High numbers of platelets can be observed in the setting of advanced cancer, increasing the risk of blood clots. Metelli et al. now demonstrate that platelets also play a more direct role in cancer-associated damage, contributing to tumor growth and immune escape. Thrombin, a serum protein involved in blood coagulation, detaches a cytokine called TGF-β1 from its binding sites on the platelet surface. This results in the release of active TGF-β1, which suppresses the antitumor immune response.
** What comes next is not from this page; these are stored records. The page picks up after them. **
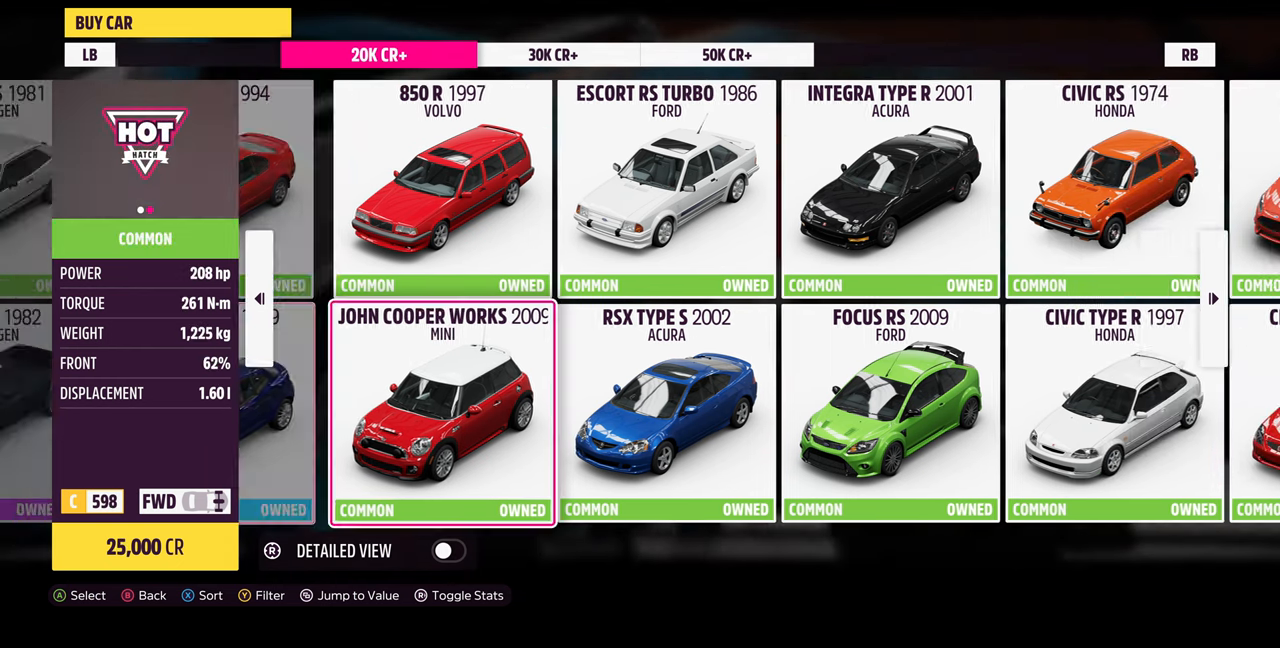
{"buttons": [], "left_stick": "center", "right_stick": "center", "events": [[134, "DPAD_RIGHT", "down"], [234, "DPAD_RIGHT", "up"]]}
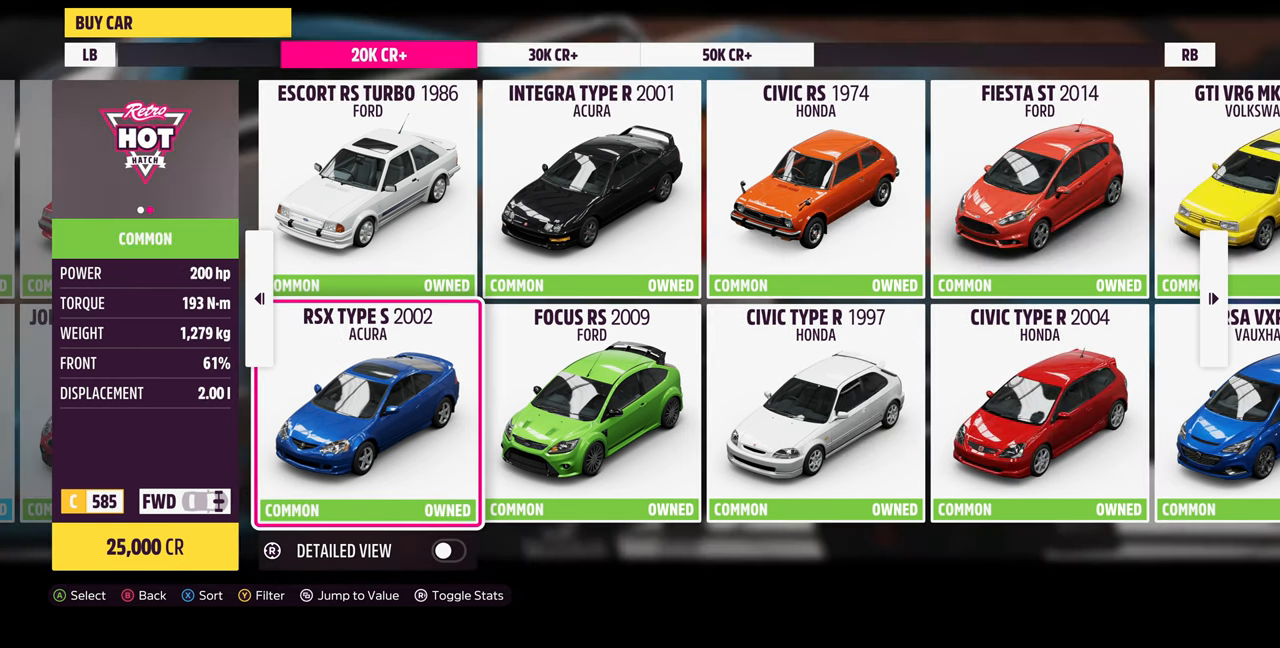
{"buttons": [], "left_stick": "center", "right_stick": "center", "events": [[267, "DPAD_RIGHT", "down"], [367, "DPAD_RIGHT", "up"]]}
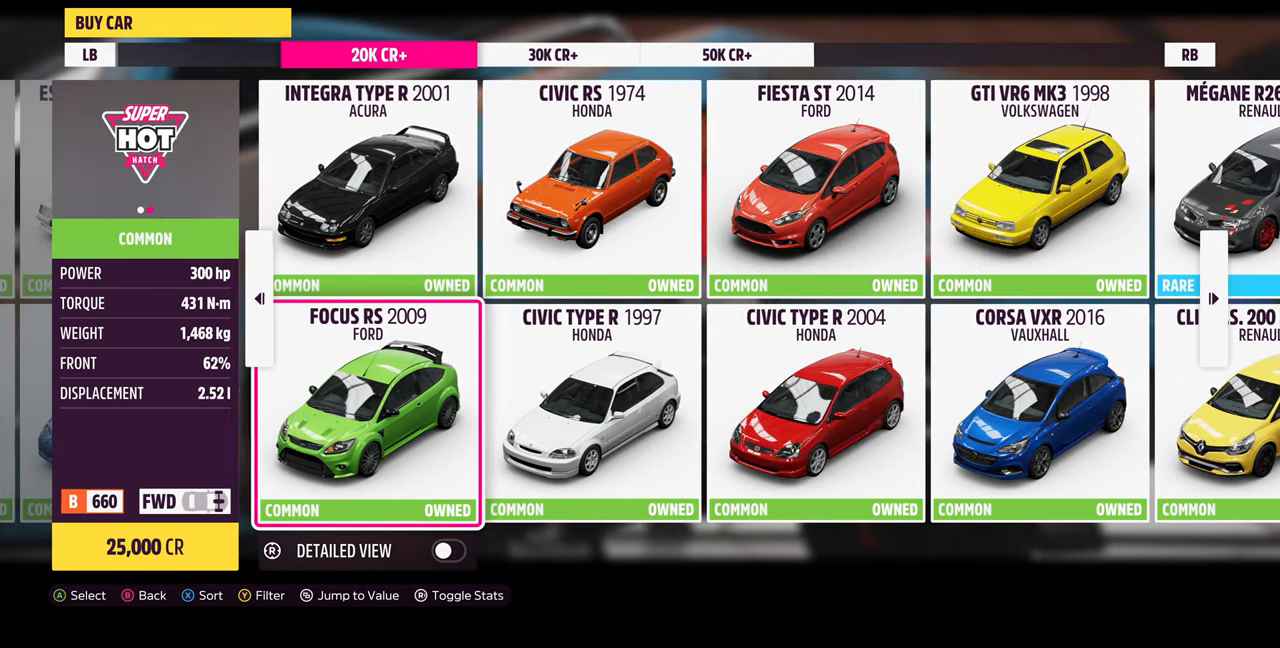
{"buttons": ["DPAD_UP"], "left_stick": "center", "right_stick": "center", "events": [[367, "DPAD_UP", "down"]]}
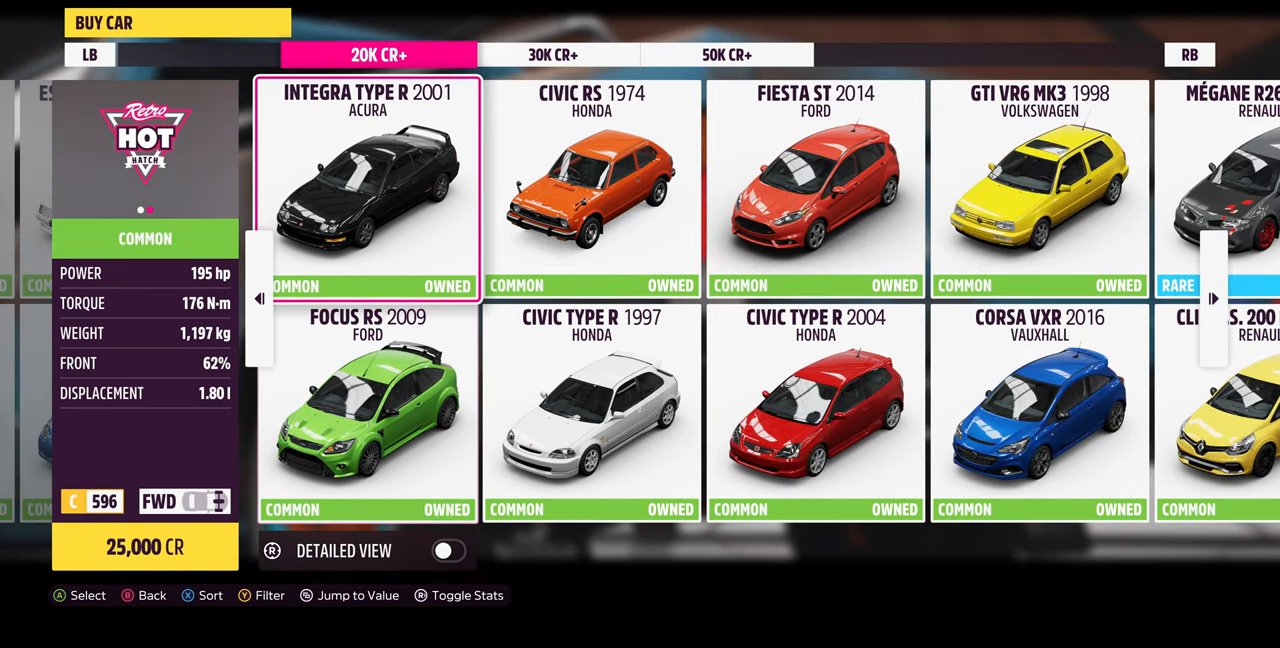
{"buttons": [], "left_stick": "center", "right_stick": "center", "events": [[34, "DPAD_UP", "up"], [267, "DPAD_DOWN", "down"], [400, "DPAD_DOWN", "up"]]}
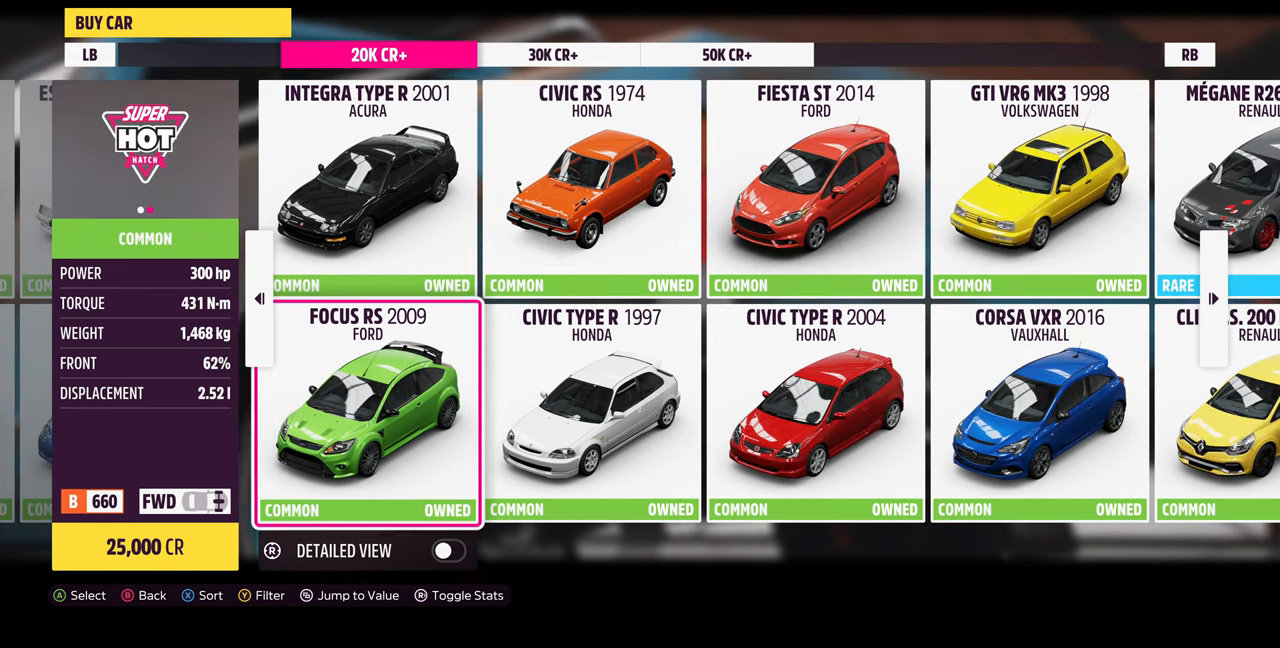
{"buttons": [], "left_stick": "center", "right_stick": "center", "events": []}
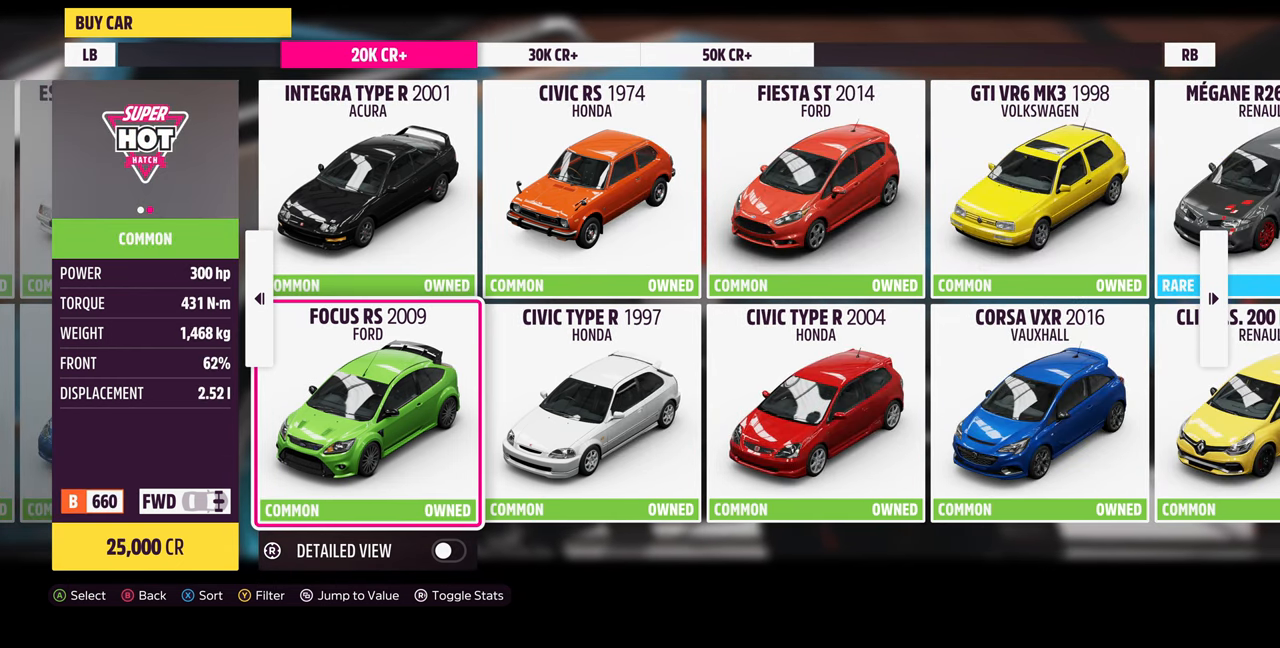
{"buttons": [], "left_stick": "center", "right_stick": "center", "events": []}
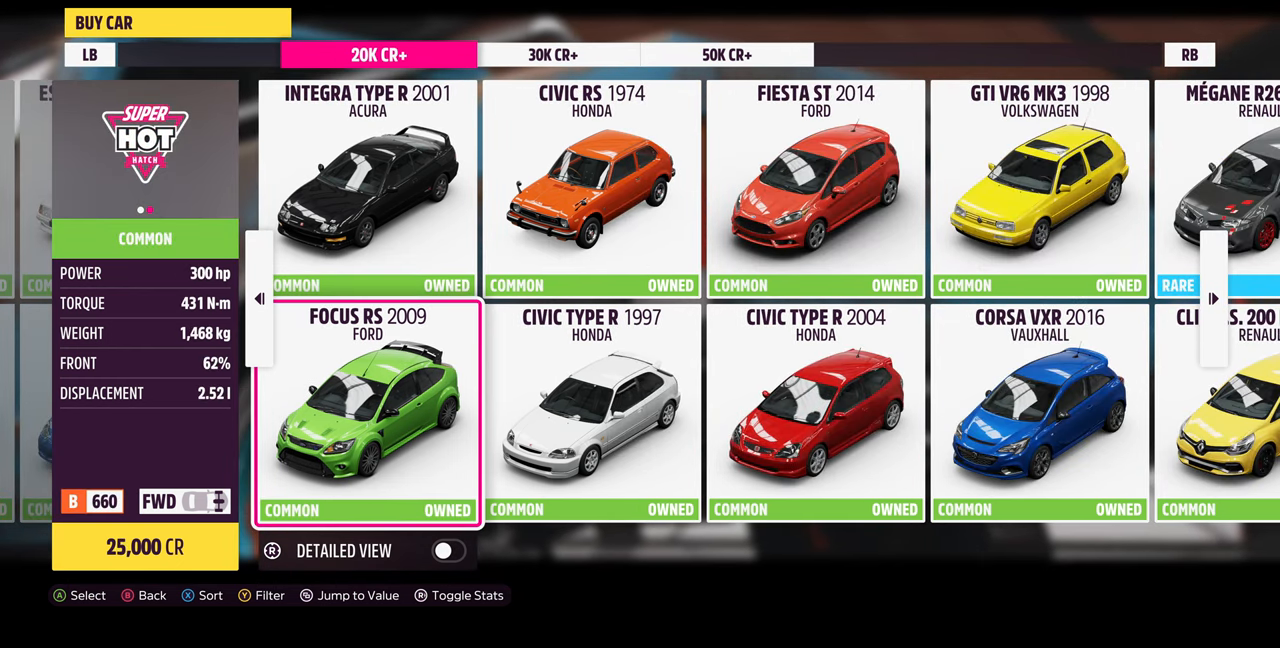
{"buttons": [], "left_stick": "center", "right_stick": "center", "events": []}
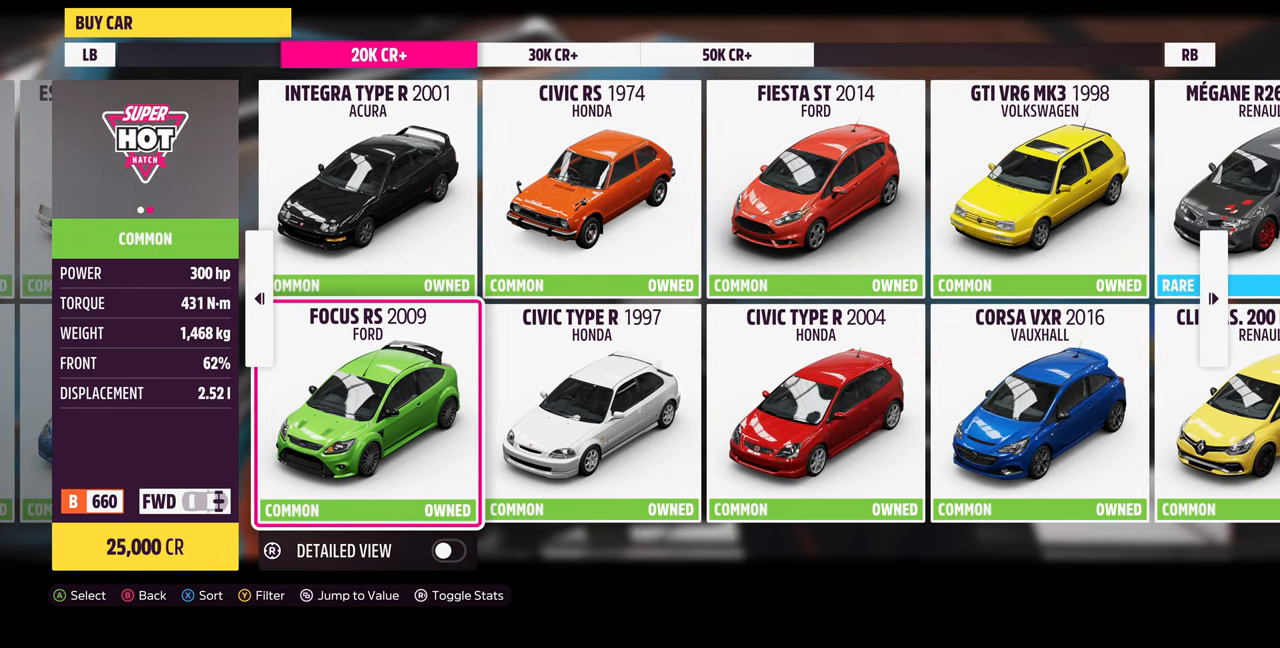
{"buttons": [], "left_stick": "center", "right_stick": "center", "events": []}
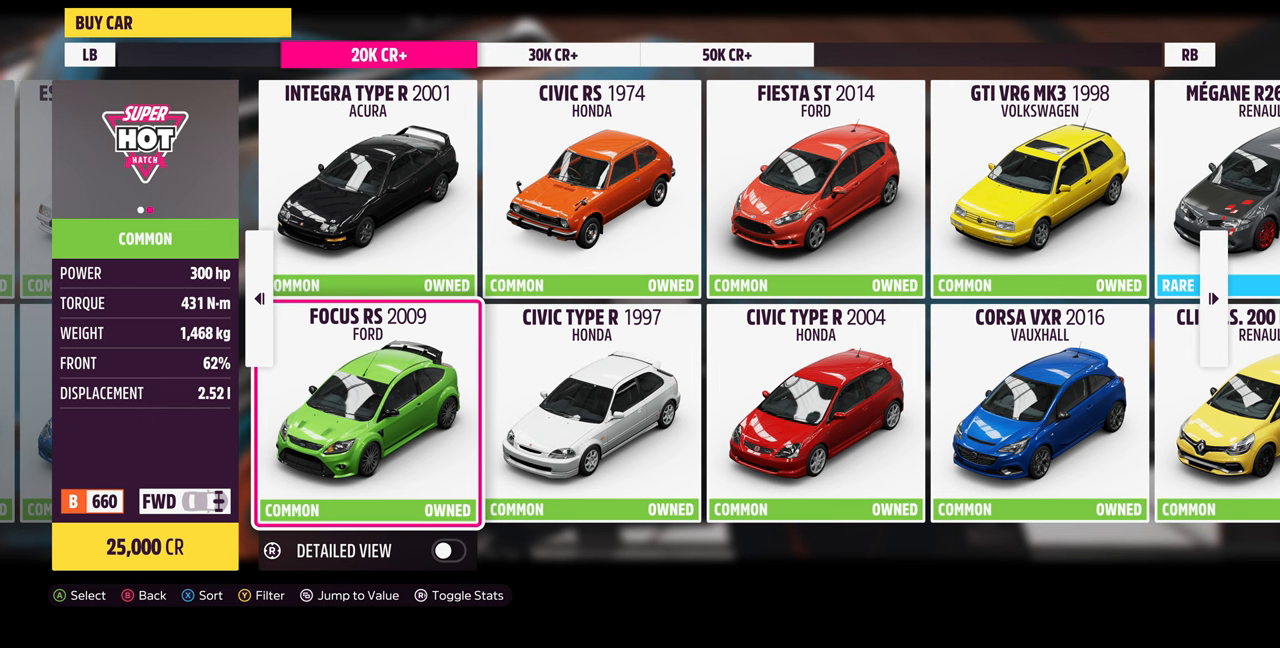
{"buttons": [], "left_stick": "center", "right_stick": "center", "events": []}
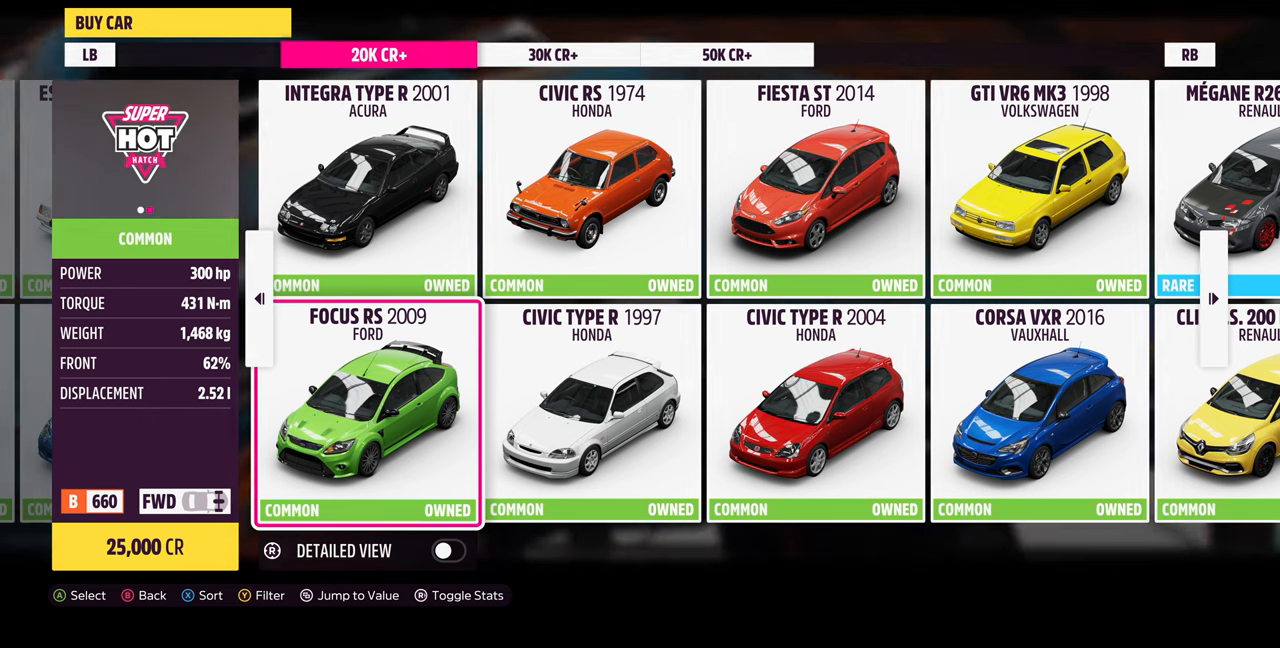
{"buttons": [], "left_stick": "center", "right_stick": "center", "events": []}
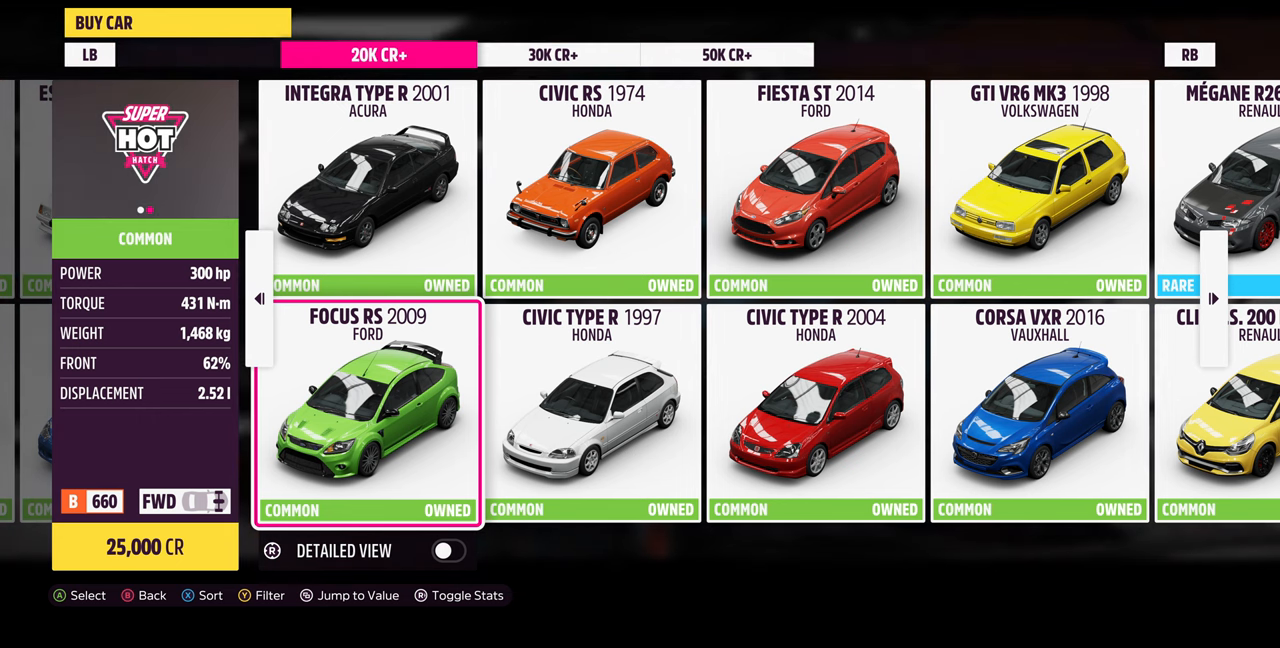
{"buttons": [], "left_stick": "center", "right_stick": "center", "events": []}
The authors also identified a drug that could be repurposed to inhibit this process of TGF-β1 release and demonstrated its efficacy in treating immunocompetent mouse models of cancer.

Abstract

Cancer-associated thrombocytosis and high concentrations of circulating transforming growth factor–β1 (TGF-β1) are frequently observed in patients with progressive cancers. Using genetic and pharmacological approaches, we show a direct link between thrombin catalytic activity and release of mature TGF-β1 from platelets. We found that thrombin cleaves glycoprotein A repetitions predominant (GARP), a cell surface docking receptor for latent TGF-β1 (LTGF-β1) on platelets, resulting in liberation of active TGF-β1 from the GARP–LTGF-β1 complex. Furthermore, systemic inhibition of thrombin obliterates TGF-β1 maturation in platelet releasate and rewires the tumor microenvironment toward favorable antitumor immunity, which translates into efficient cancer control either alone or in combination with programmed cell death 1–based immune checkpoint blockade therapy. Last, we demonstrate that soluble GARP and GARP–LTGF-β1 complex are present in the circulation of patients with cancer. Together, our data reveal a mechanism of cancer immune evasion that involves thrombin-mediated GARP cleavage and the subsequent TGF-β1 release from platelets. We propose that blockade of GARP cleavage is a valuable therapeutic strategy to overcome cancer’s resistance to immunotherapy.